Externalidades são um tanto paradoxais quando vistas por este prisma.  Externalidades são normalmente categorizadas como positivas ou negativas dependendo de se o economista as entende como sendo úteis ou nocivas.  Educação é algo normalmente citado como sendo uma externalidade positiva, uma vez que uma população educada gera efeitos colaterais benéficos para terceiros na economia — mais oportunidades de emprego são criadas por meio de suas ideias, por exemplo.  Já fábricas que geram muita fumaça são uma externalidade negativa porque impõem um custo sobre terceiros, como danos à saúde causados pela poluição.
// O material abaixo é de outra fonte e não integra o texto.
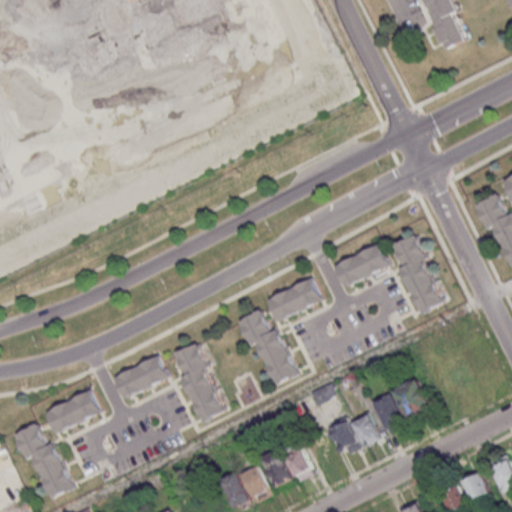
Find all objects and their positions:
building: (511, 0)
road: (402, 12)
building: (449, 22)
road: (374, 66)
building: (131, 81)
road: (460, 108)
building: (510, 180)
road: (258, 190)
building: (498, 218)
road: (206, 237)
road: (459, 238)
road: (261, 261)
building: (365, 264)
building: (420, 273)
building: (298, 298)
road: (326, 344)
building: (274, 348)
building: (145, 375)
building: (202, 381)
building: (326, 392)
road: (285, 397)
building: (404, 405)
building: (77, 410)
road: (169, 423)
building: (369, 429)
building: (348, 435)
building: (48, 459)
building: (302, 462)
road: (416, 463)
building: (280, 466)
building: (506, 474)
building: (260, 483)
building: (480, 486)
building: (239, 491)
building: (458, 498)
building: (415, 507)
building: (172, 510)
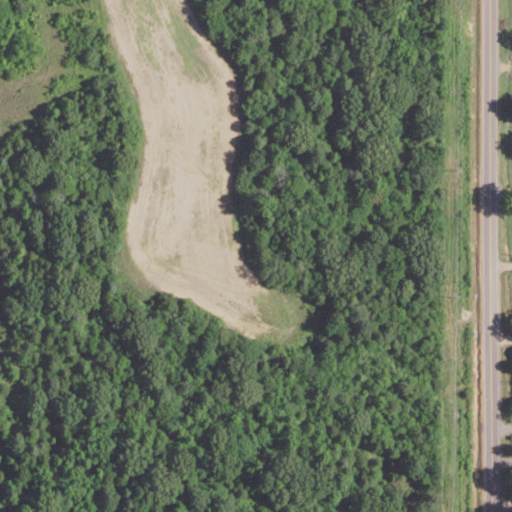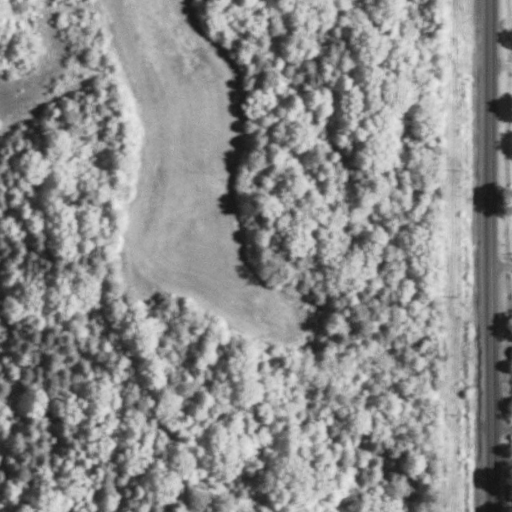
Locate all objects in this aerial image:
road: (501, 189)
road: (490, 256)
road: (501, 263)
road: (502, 329)
road: (502, 418)
road: (502, 505)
Mas a questão é que estes exemplos acima não são tão nítidos e definidos assim.  É bem possível que uma fábrica esfumaçada cause danos decorrentes de sua poluição, mas é fato que ela também faz coisas boas, como gerar empregos e aumentar a oferta de bens na economia.  Se você trabalha na fábrica, você já é beneficiado por meio de seu salário, mas até mesmo quem está de fora pode se beneficiar.  Não é nenhum exagero dizer que muitas pessoas preferem viver em uma cidade com várias oportunidades de emprego a viver em uma cidade sem nenhum futuro.  O mal que a fábrica faz à cidade por meio de sua fumaça é talvez contrabalançado pelos benefícios que ela gera, como um futuro mais promissor para seus habitantes.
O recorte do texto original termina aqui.